> **EXERCISE DIRECTIONS**: Look through the entries below. Report each line that has the word "middle" in it.

> **Collected data entries**:
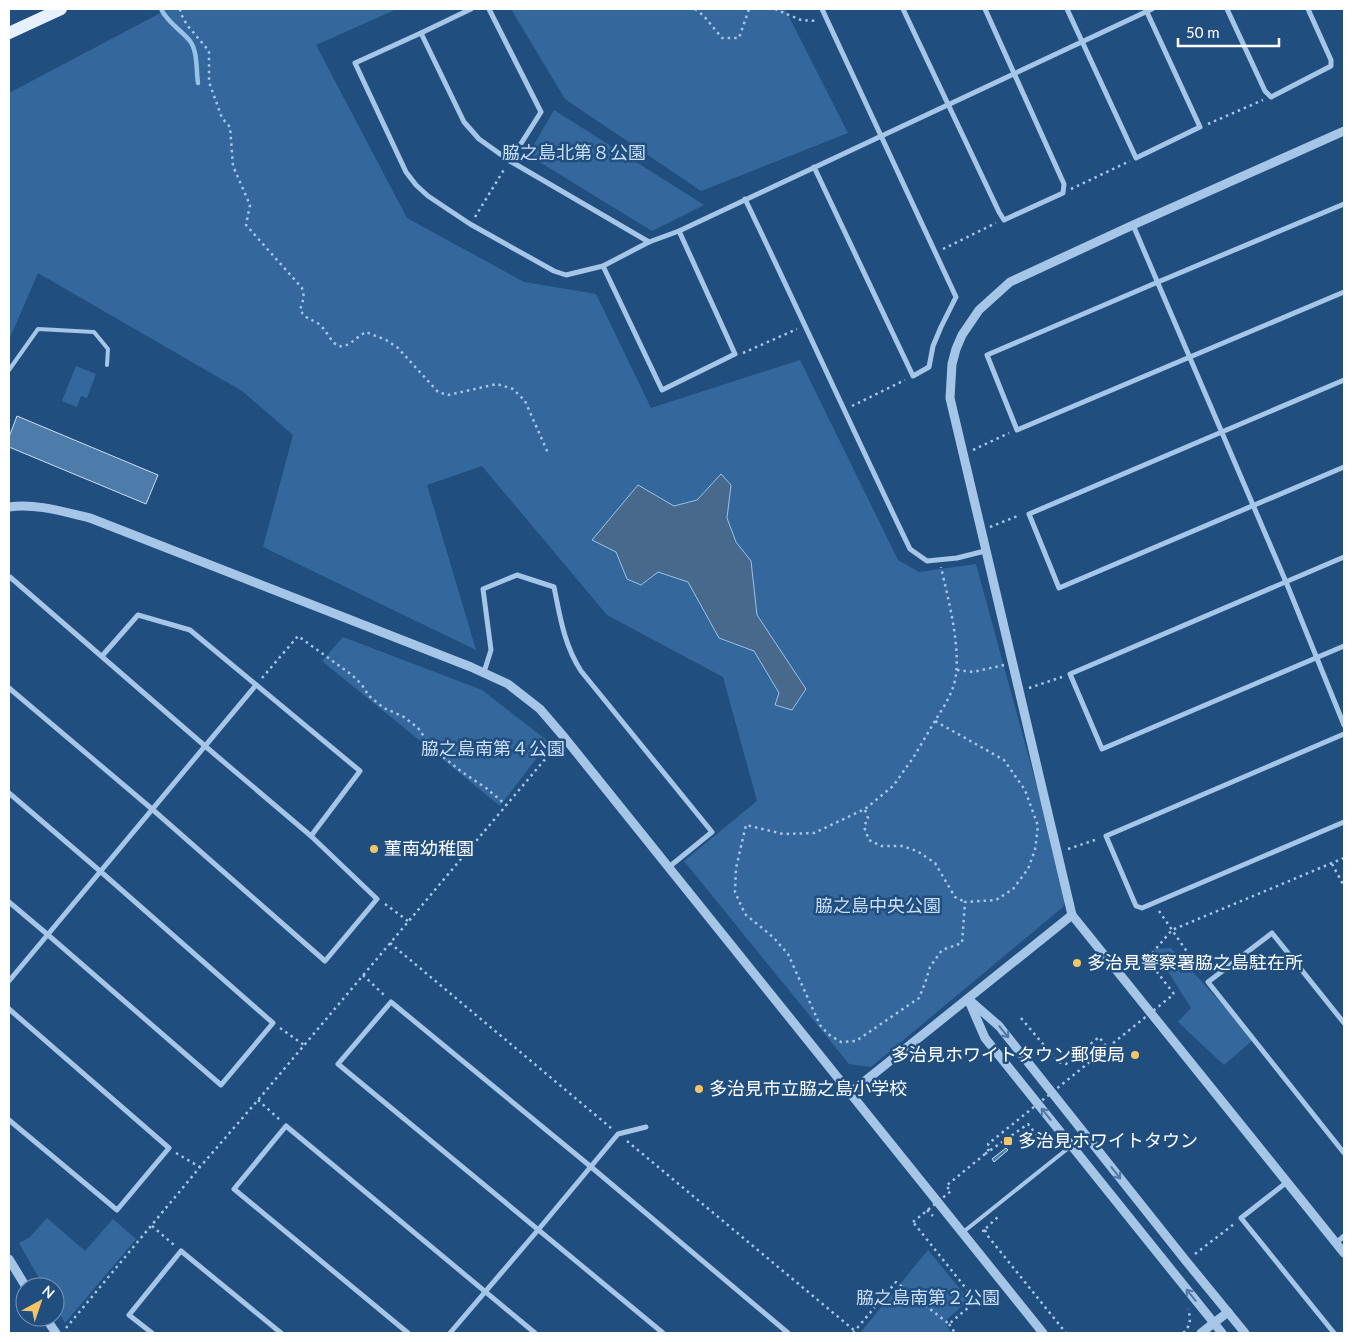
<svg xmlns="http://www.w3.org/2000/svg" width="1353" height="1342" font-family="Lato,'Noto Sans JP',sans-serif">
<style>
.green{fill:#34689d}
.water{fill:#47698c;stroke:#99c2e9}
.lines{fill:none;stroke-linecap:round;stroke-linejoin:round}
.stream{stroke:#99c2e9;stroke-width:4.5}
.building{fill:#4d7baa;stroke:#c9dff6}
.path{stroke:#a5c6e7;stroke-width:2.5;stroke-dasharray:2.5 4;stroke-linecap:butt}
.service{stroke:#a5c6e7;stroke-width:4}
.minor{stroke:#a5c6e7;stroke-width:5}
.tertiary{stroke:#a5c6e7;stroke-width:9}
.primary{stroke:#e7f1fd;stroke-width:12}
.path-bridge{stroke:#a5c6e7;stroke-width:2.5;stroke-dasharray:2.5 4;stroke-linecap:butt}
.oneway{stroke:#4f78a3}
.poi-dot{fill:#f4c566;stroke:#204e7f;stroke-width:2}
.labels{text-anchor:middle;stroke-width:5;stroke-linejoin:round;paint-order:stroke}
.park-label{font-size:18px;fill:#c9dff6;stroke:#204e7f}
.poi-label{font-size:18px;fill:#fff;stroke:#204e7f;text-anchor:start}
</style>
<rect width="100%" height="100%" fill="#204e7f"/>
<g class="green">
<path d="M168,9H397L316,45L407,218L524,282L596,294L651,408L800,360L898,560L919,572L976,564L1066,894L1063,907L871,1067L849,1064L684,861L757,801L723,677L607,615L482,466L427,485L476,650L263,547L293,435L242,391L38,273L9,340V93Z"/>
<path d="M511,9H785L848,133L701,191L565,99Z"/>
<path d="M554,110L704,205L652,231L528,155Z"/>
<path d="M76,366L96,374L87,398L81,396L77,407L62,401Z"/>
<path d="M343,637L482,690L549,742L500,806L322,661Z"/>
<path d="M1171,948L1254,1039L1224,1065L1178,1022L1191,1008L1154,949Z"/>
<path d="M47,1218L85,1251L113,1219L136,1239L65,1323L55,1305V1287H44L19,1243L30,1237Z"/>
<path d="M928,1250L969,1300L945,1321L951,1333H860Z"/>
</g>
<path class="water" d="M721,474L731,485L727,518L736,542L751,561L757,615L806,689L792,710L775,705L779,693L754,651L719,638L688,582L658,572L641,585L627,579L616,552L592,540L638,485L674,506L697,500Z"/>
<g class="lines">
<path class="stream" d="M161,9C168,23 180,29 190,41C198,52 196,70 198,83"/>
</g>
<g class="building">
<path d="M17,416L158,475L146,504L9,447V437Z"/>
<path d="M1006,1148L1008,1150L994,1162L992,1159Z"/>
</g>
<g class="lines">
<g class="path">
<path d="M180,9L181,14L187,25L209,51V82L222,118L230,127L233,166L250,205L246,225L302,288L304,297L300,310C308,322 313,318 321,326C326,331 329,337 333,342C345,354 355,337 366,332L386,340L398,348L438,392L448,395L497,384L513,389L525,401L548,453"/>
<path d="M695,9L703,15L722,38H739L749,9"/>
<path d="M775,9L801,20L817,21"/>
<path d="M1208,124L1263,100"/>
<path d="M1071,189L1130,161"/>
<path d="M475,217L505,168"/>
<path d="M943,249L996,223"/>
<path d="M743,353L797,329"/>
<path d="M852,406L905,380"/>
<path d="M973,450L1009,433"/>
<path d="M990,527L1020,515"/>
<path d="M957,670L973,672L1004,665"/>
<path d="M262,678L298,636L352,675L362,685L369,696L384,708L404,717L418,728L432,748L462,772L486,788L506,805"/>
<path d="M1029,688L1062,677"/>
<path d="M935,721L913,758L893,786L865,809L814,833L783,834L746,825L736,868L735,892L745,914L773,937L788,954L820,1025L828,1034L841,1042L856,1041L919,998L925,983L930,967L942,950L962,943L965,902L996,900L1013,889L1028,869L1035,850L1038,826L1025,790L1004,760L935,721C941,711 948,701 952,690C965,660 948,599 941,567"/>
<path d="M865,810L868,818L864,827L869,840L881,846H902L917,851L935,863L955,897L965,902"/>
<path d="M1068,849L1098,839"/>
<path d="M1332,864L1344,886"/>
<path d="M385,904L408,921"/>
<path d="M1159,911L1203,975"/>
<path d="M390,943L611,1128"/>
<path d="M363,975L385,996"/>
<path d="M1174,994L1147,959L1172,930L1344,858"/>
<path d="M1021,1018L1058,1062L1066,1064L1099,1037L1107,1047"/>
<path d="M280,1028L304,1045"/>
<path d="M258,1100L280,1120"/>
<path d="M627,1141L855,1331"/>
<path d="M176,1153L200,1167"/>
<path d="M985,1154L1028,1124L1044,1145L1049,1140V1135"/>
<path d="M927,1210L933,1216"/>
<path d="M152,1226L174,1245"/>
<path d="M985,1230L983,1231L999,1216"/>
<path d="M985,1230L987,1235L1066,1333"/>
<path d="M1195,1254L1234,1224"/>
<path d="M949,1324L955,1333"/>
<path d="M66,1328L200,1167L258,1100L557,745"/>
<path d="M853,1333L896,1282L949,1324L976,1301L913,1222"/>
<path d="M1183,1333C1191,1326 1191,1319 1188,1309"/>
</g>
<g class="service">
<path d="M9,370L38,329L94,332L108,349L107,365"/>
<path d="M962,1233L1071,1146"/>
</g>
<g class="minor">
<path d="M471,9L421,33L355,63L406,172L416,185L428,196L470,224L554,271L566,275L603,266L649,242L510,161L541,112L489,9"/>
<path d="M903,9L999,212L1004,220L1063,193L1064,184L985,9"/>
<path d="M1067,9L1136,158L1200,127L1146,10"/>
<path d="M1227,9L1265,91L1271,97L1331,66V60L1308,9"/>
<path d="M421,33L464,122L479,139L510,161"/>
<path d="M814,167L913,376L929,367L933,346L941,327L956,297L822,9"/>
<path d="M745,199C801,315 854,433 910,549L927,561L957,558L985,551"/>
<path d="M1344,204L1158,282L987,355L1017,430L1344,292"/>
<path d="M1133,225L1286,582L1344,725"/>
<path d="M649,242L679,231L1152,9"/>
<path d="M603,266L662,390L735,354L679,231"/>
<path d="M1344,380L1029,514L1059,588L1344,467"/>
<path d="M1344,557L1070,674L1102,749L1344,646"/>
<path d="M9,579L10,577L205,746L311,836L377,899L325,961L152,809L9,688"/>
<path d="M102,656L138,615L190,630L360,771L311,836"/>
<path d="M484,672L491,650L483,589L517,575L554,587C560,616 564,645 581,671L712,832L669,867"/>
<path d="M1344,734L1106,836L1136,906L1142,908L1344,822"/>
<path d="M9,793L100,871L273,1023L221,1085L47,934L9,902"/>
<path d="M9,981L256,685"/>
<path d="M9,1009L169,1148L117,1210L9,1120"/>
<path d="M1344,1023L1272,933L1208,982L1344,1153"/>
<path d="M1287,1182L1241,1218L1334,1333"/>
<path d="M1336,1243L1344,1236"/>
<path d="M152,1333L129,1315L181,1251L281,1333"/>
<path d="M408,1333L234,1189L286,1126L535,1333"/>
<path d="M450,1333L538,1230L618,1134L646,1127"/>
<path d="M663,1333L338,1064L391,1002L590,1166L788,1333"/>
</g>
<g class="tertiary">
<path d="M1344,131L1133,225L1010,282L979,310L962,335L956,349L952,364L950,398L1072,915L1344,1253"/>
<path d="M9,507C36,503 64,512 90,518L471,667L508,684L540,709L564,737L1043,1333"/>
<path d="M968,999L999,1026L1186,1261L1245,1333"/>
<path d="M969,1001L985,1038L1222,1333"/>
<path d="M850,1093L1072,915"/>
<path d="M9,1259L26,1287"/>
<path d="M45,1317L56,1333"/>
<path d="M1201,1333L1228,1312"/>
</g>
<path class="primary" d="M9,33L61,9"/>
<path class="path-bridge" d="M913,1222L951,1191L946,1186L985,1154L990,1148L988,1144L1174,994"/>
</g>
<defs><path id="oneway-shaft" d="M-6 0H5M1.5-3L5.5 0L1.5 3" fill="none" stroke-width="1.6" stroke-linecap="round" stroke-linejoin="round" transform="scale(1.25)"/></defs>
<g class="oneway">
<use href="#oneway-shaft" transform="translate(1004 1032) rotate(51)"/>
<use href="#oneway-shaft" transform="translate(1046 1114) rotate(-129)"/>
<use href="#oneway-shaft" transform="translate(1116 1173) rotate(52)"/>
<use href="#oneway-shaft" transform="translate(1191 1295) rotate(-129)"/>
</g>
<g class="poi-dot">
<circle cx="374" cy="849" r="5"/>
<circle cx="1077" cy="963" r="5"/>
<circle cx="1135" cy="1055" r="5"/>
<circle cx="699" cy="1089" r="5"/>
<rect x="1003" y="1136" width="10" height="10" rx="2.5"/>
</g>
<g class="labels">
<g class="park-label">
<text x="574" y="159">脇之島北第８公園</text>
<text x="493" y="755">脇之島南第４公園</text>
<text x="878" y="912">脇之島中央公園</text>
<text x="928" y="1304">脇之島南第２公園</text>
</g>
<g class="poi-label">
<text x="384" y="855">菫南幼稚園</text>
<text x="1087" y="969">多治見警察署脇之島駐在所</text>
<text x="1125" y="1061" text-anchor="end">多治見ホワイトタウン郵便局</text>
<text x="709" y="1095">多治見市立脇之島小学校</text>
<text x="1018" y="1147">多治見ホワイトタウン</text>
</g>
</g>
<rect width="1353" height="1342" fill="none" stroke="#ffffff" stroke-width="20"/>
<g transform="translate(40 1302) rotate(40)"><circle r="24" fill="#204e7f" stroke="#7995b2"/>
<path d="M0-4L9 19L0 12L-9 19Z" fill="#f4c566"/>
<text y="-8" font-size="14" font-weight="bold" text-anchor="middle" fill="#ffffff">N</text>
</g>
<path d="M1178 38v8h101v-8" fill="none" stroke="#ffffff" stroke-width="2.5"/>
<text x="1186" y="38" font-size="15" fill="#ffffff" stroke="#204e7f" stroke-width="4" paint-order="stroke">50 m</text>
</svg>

> **WRITTEN SOLUTION**:
.labels{text-anchor:middle;stroke-width:5;stroke-linejoin:round;paint-order:stroke}
<text y="-8" font-size="14" font-weight="bold" text-anchor="middle" fill="#ffffff">N</text>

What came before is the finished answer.